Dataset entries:

━━━━━━━━━━━━━━━━━━━━━━━━━━━━━━

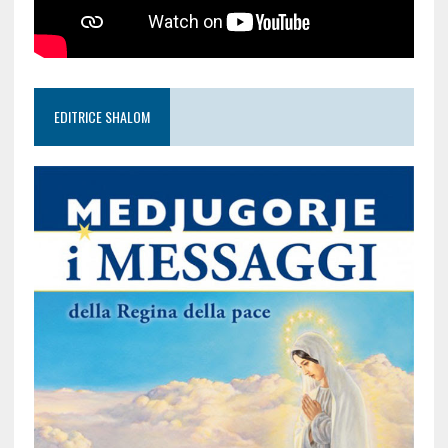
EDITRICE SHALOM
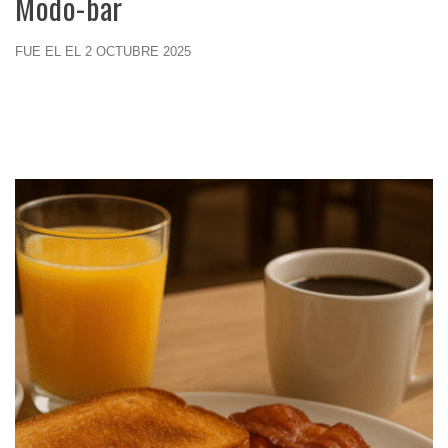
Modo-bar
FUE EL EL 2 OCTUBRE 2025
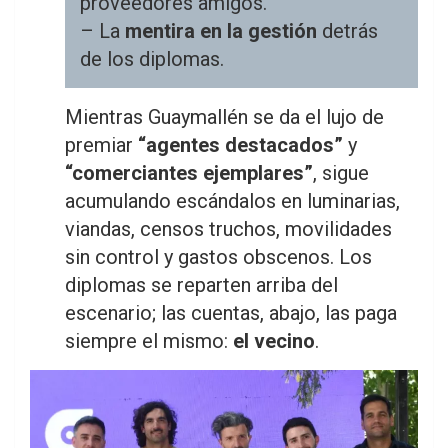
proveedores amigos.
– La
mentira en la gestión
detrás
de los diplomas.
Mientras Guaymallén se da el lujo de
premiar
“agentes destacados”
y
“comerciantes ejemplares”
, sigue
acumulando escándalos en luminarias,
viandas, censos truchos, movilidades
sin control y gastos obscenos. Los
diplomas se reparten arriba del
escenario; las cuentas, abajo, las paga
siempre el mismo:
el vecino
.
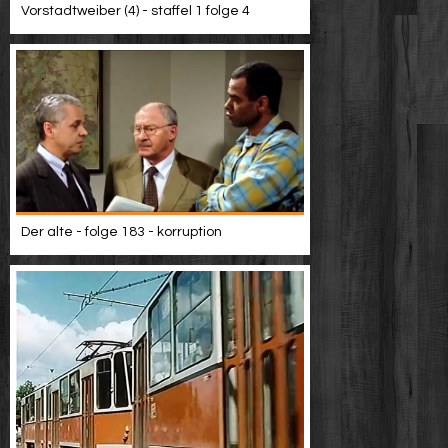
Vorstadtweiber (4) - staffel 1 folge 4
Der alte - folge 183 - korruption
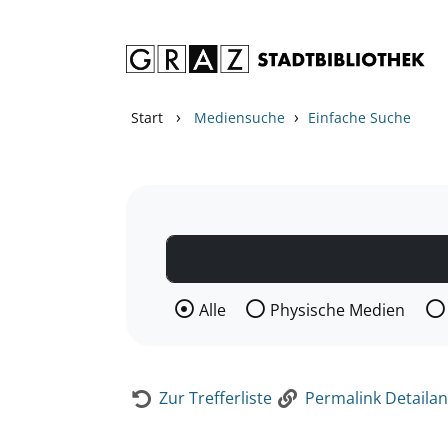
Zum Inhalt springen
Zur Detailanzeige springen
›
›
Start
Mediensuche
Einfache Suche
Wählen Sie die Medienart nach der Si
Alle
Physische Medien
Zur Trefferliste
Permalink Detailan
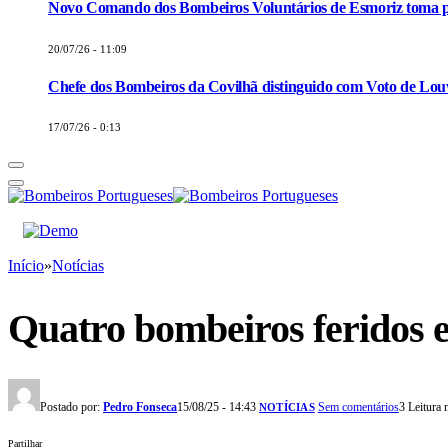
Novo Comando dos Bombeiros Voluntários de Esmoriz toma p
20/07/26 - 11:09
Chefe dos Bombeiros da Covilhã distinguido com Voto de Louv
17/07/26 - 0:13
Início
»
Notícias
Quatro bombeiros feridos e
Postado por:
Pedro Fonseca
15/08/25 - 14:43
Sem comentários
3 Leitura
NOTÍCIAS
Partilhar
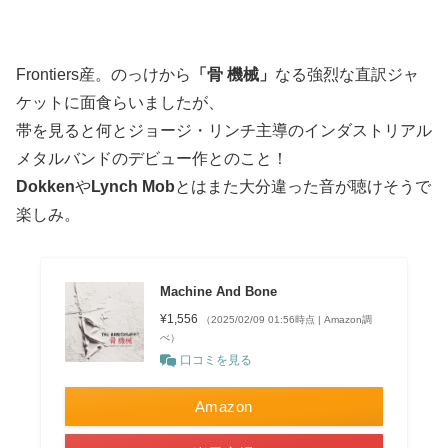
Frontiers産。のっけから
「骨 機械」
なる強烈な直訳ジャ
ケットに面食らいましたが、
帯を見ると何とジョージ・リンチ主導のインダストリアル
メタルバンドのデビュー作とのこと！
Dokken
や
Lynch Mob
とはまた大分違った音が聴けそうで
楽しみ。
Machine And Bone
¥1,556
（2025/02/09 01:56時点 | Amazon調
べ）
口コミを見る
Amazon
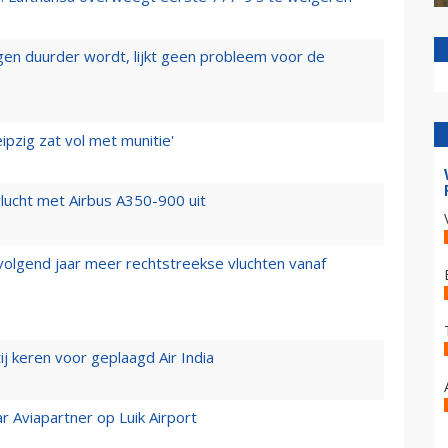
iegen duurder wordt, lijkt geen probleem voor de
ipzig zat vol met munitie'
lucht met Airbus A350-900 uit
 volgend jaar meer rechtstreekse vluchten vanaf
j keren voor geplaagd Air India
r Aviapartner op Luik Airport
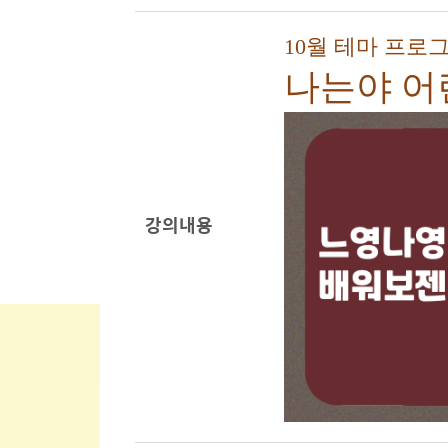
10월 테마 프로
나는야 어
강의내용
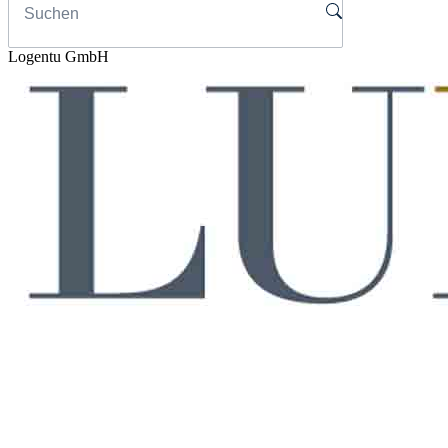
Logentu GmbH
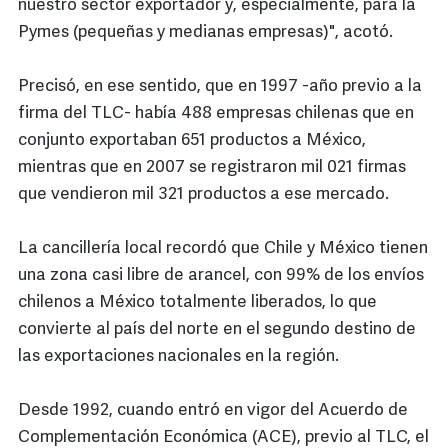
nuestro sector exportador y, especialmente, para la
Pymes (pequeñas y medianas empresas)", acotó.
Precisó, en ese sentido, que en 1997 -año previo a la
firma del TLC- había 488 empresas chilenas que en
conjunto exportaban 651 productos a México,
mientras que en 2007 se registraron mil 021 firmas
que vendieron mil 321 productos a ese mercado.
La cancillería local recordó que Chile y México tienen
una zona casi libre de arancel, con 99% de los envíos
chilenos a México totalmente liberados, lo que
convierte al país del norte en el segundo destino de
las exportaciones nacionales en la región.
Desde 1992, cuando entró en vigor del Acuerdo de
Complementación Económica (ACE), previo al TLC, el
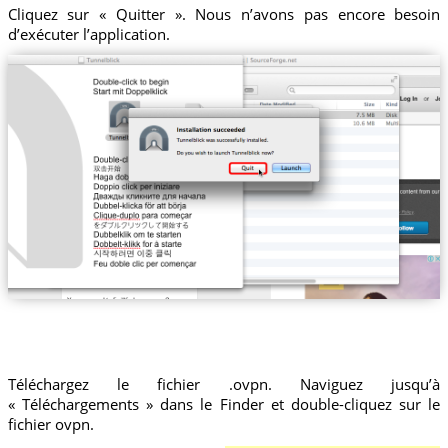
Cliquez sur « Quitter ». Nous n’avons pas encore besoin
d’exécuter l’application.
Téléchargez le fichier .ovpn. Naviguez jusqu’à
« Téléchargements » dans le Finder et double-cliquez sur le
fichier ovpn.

━━━━━━━━━━━━━━━━━━━━━━━━━━━━━━

## Goal of the exercise
Without the images, write out each line of the data verbatim.

## Answer box
EDITRICE SHALOM
Modo-bar
FUE EL EL 2 OCTUBRE 2025
proveedores amigos.
– La
mentira en la gestión
detrás
de los diplomas.
Mientras Guaymallén se da el lujo de
premiar
“agentes destacados”
y
“comerciantes ejemplares”
, sigue
acumulando escándalos en luminarias,
viandas, censos truchos, movilidades
sin control y gastos obscenos. Los
diplomas se reparten arriba del
escenario; las cuentas, abajo, las paga
siempre el mismo:
el vecino
.
Vorstadtweiber (4) - staffel 1 folge 4
Der alte - folge 183 - korruption
Zum Inhalt springen
Zur Detailanzeige springen
›
›
Start
Mediensuche
Einfache Suche
Wählen Sie die Medienart nach der Si
Alle
Physische Medien
Zur Trefferliste
Permalink Detailan
Novo Comando dos Bombeiros Voluntários de Esmoriz toma p
20/07/26 - 11:09
Chefe dos Bombeiros da Covilhã distinguido com Voto de Louv
17/07/26 - 0:13
Início
»
Notícias
Quatro bombeiros feridos e
Postado por:
Pedro Fonseca
15/08/25 - 14:43
Sem comentários
3 Leitura
NOTÍCIAS
Partilhar
Frontiers産。のっけから
「骨 機械」
なる強烈な直訳ジャ
ケットに面食らいましたが、
帯を見ると何とジョージ・リンチ主導のインダストリアル
メタルバンドのデビュー作とのこと！
Dokken
や
Lynch Mob
とはまた大分違った音が聴けそうで
楽しみ。
Machine And Bone
¥1,556
（2025/02/09 01:56時点 | Amazon調
べ）
口コミを見る
Amazon
iegen duurder wordt, lijkt geen probleem voor de
ipzig zat vol met munitie'
lucht met Airbus A350-900 uit
 volgend jaar meer rechtstreekse vluchten vanaf
j keren voor geplaagd Air India
r Aviapartner op Luik Airport
10월 테마 프로
나는야 어
강의내용
Logentu GmbH
nuestro sector exportador y, especialmente, para la
Pymes (pequeñas y medianas empresas)", acotó.
Precisó, en ese sentido, que en 1997 -año previo a la
firma del TLC- había 488 empresas chilenas que en
conjunto exportaban 651 productos a México,
mientras que en 2007 se registraron mil 021 firmas
que vendieron mil 321 productos a ese mercado.
La cancillería local recordó que Chile y México tienen
una zona casi libre de arancel, con 99% de los envíos
chilenos a México totalmente liberados, lo que
convierte al país del norte en el segundo destino de
las exportaciones nacionales en la región.
Desde 1992, cuando entró en vigor del Acuerdo de
Complementación Económica (ACE), previo al TLC, el
Cliquez sur « Quitter ». Nous n’avons pas encore besoin
d’exécuter l’application.
Téléchargez le fichier .ovpn. Naviguez jusqu’à
« Téléchargements » dans le Finder et double-cliquez sur le
fichier ovpn.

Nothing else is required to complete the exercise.